[Saved entries]

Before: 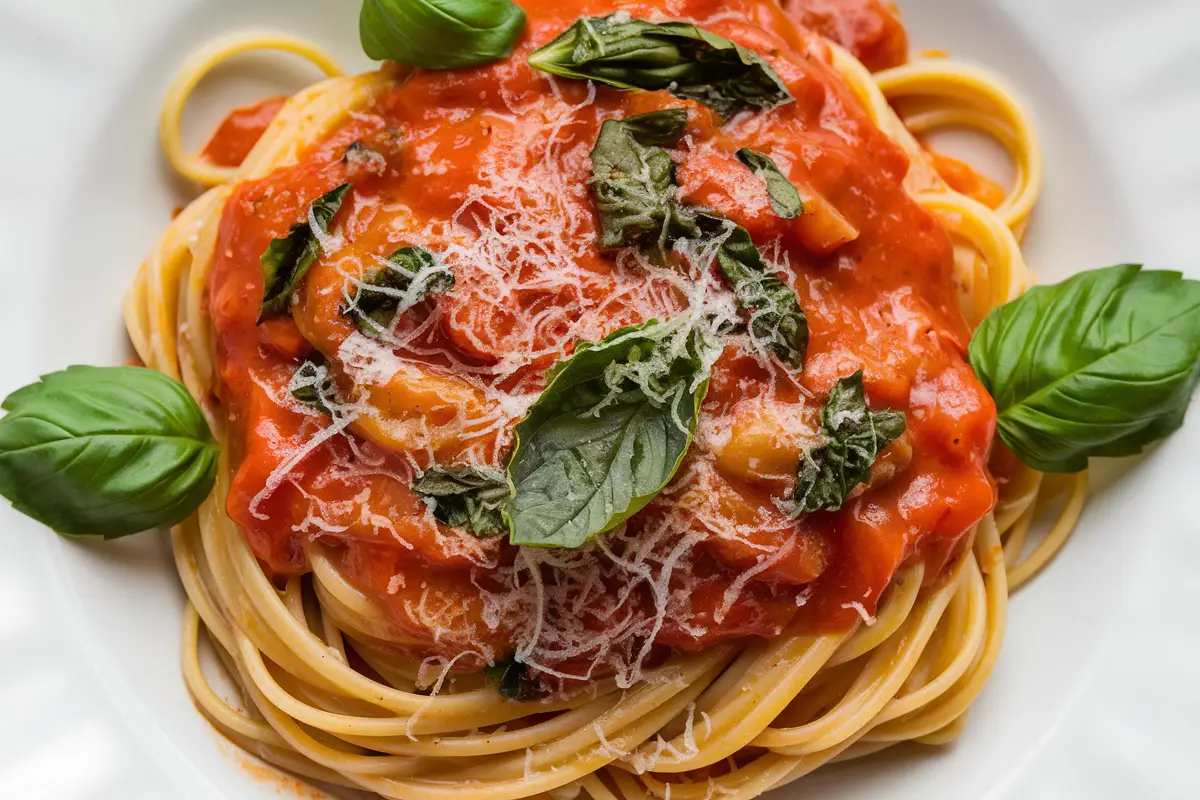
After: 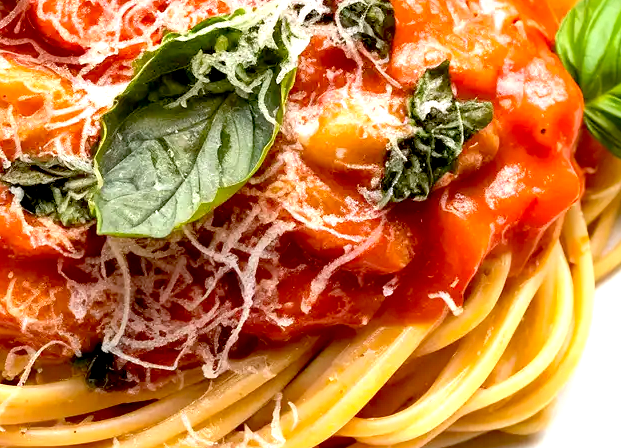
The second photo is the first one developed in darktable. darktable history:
crop: left 34.479%, top 38.822%, right 13.718%, bottom 5.172%
exposure: black level correction 0.011, exposure 1.088 EV, compensate exposure bias true, compensate highlight preservation false
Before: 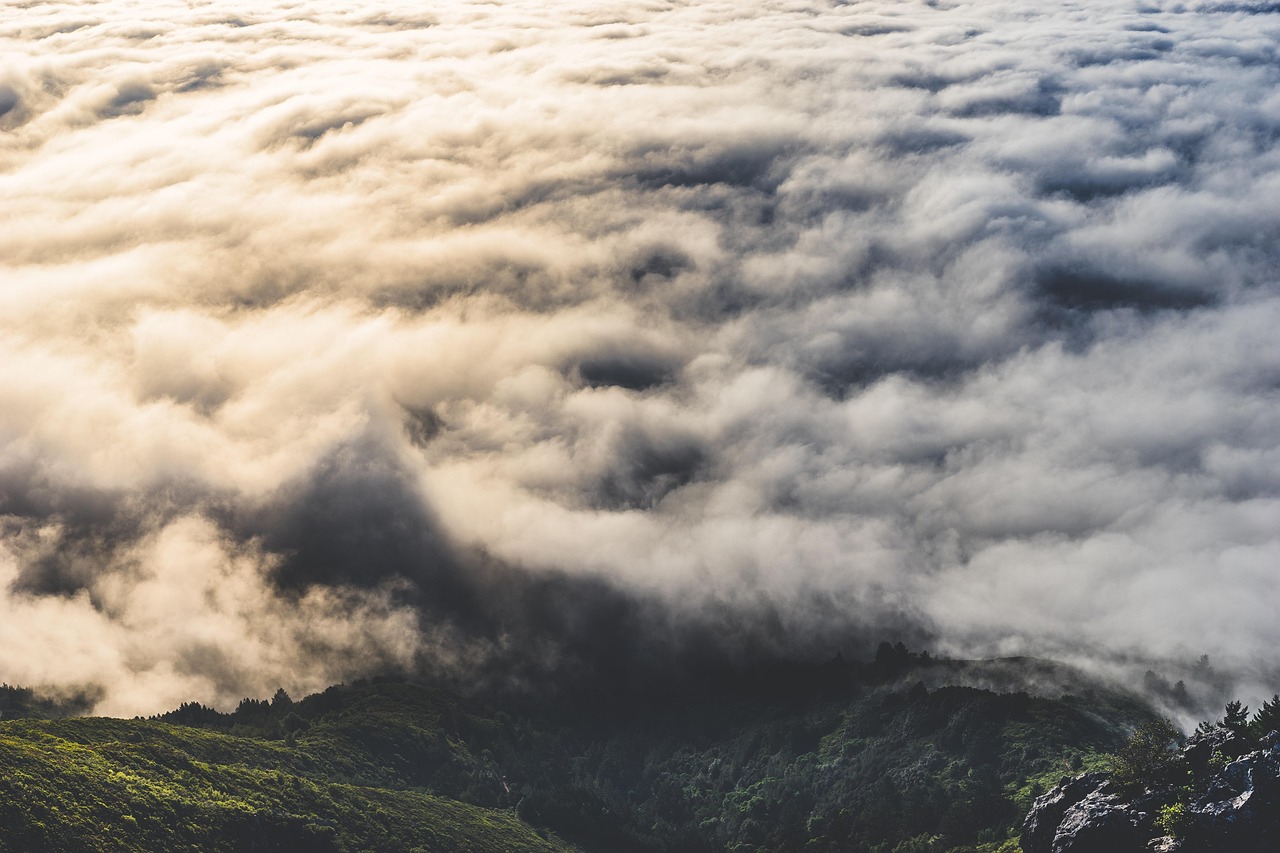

What the task requires: Arrange every line of the records above as a Markdown table with the columns Number and Record line, skipping any blank lines. Leave the pictures themselves out of your answer.

Problem solution:
| Number | Record line |
|---|---|
| 1 | Before:  |
| 2 | After:  |
| 3 | The second photo is the first one developed in darktable. darktable history: |
| 4 | crop: left 34.479%, top 38.822%, right 13.718%, bottom 5.172% |
| 5 | exposure: black level correction 0.011, exposure 1.088 EV, compensate exposure bias true, compensate highlight preservation false |
| 6 | Before:  |